WHAT THE EXERCISE ASKS>
Please list every person named in the publishing excerpt below, in the order each first appears.

That Clinton's book deal might present a conflict of interest highlights how the business has changed. No one worried decades ago that Alfred Knopf could offer enough money to cultivate senatorial influence or that the grand old man of publishing would even want to. But it is easy to speculate that Viacom/CBS would welcome easy access to senators who make laws, ratify trade agreements and have sway over government regulatory agencies.

The rush to publishing profits, write Schiffrin and Epstein, has not turned out the way the< mergers-and-acquisitions people expected. Worse, our literary Establishment has been trampled in the process. Bottom-line publishing has in some cases returned lower profits than in the past and produced insanely competitive practices, for instance encouraging different houses inside a conglomerate to bid against each other to land star book contracts. The bidding has gotten so out of hand that celebrities such as Ronald Reagan have produced memoirs that did not come close to paying for their extravagant advances. A sign of the resulting uneasiness is that the publishing industry seems to be endlessly restructuring itself. Random House, as one example,has changed hands frequently.

Bookstores are in step with this big-buck, big-author scenario. The mammoth stores erected by Barnes & Noble and Borders want blockbusters that sell by the truckload.Unfortunately, small independent bookstores have become an endangered species without securing the future of the superstores that have driven them out of business. As Epstein points out, Barnes & Noble and Borders have watched their stocks languish as investors decided that their superstores could not survive the discount war they started. Brand-name authors like Tom Clancy fare so well financially that they have the capital to bid on sports teams. In one recent, 10-year period, Epstein reports, "sixty-three of the one hundred best-selling titles were written by a mere six writers."

But pity the midlist authors, who write worthwhile books for modest-size audiences, or debut novelists, who have no loyal readers. When Schiffrin and Epstein got into the book business after World War II, publishers supported books by those authors through sales from their backlists and the occasional best sellers. But conglomerate publishing houses not only want more blockbusters, they don't want any failures. Each book is supposed to make a profit right now.

This is costly to authors and publishers. Some of the fledgling authors subsidized today would become tomorrow's literary lights and in time the backbone of a backlist that made more money year after year. This is why Bennett Cerf, who headed Random House when Epstein and Schiffrin started to work there, used to say that it could make a profit every year if it never published another new book. All Random House had to do was to sell the tried-and-true ones in its warehouse. Of course, the more tried-and-true authors on the backlist, the more a publisher can do to nurture a new generation of unknown writers with potential.

The biggest losers, Epstein and Schiffrin argue, are readers, who do not have adequate access to authors with new, different ideas. It is difficult these days to find books with a left-wing point of view, Schiffrin laments. "The need for public debate and open discussion, inherent in the democratic ideal, conflicts with the ever-stricter demand for total profit." Schiffrin, the more pessimistic of the two authors, spent most of his career at Pantheon Books, to which he had a strong emotional attachment. His father, a Jew who had fled Nazi persecution, helped launch the house, although he died before his son went to work there.

DATA FOR REVIEW>
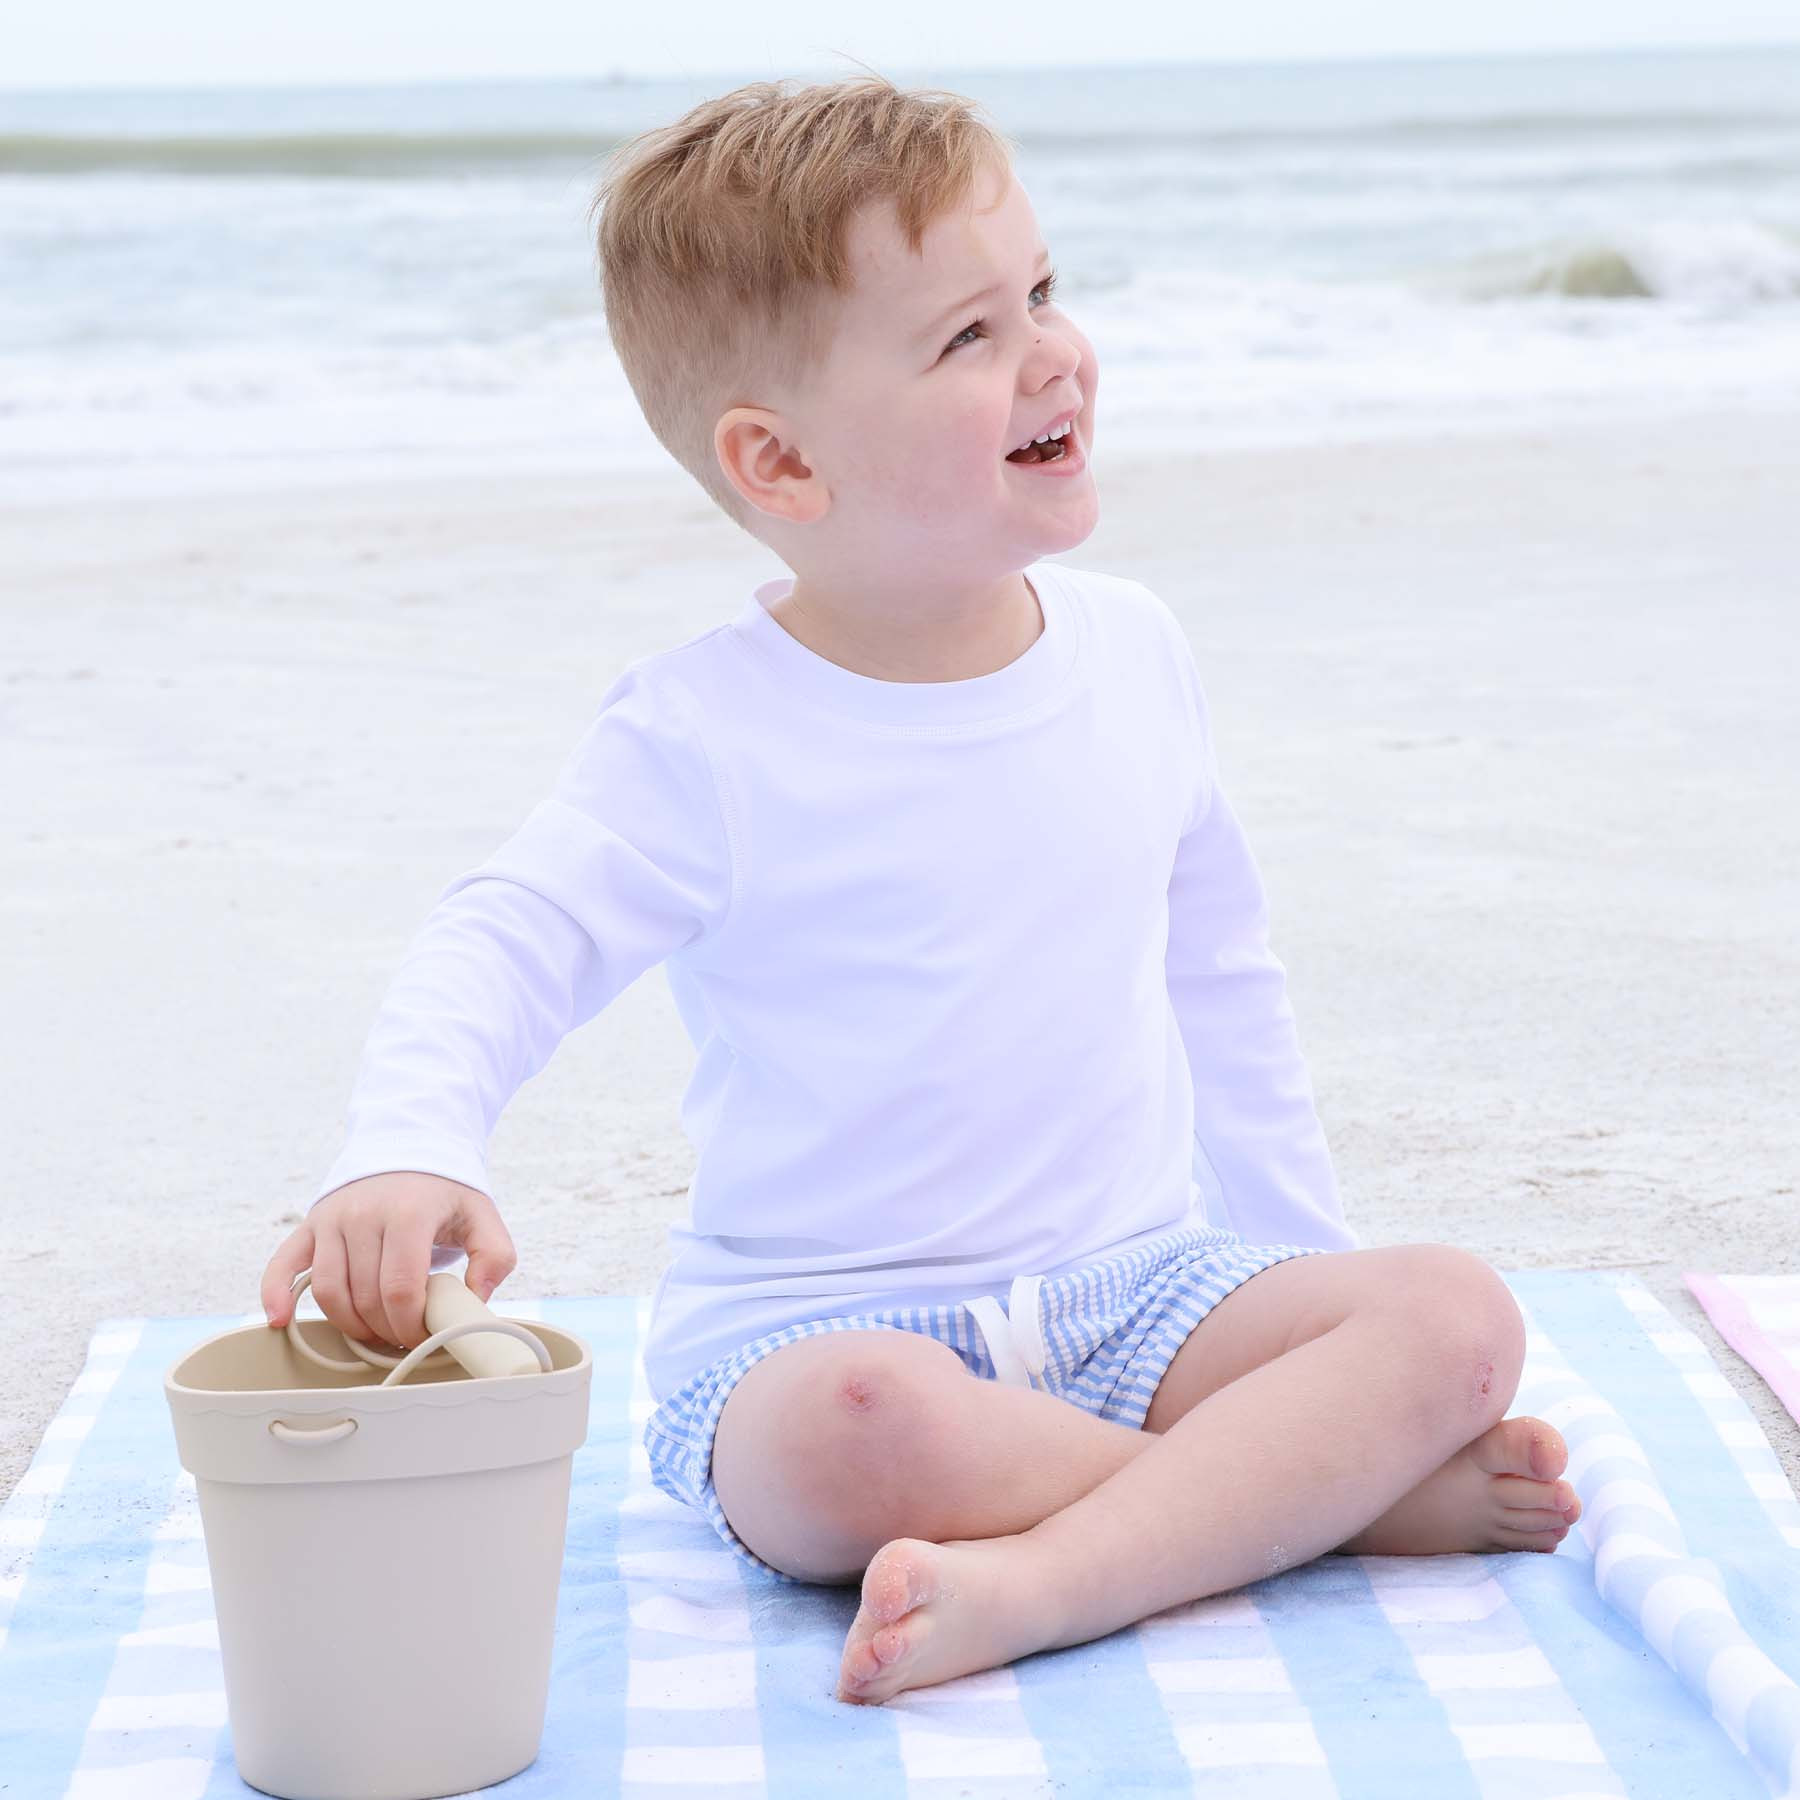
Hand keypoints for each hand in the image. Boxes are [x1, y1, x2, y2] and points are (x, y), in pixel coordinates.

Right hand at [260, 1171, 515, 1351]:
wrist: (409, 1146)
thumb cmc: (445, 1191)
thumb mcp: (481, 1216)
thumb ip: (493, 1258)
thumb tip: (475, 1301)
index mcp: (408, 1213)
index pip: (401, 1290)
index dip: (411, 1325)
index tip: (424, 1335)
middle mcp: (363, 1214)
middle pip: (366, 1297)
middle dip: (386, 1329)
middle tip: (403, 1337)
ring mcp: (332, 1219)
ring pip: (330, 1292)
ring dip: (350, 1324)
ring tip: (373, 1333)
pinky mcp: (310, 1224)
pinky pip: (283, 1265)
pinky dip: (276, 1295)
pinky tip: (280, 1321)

TASK OUTPUT>
Clinton
Alfred Knopf
Schiffrin
Epstein
Ronald Reagan
Tom Clancy
Bennett Cerf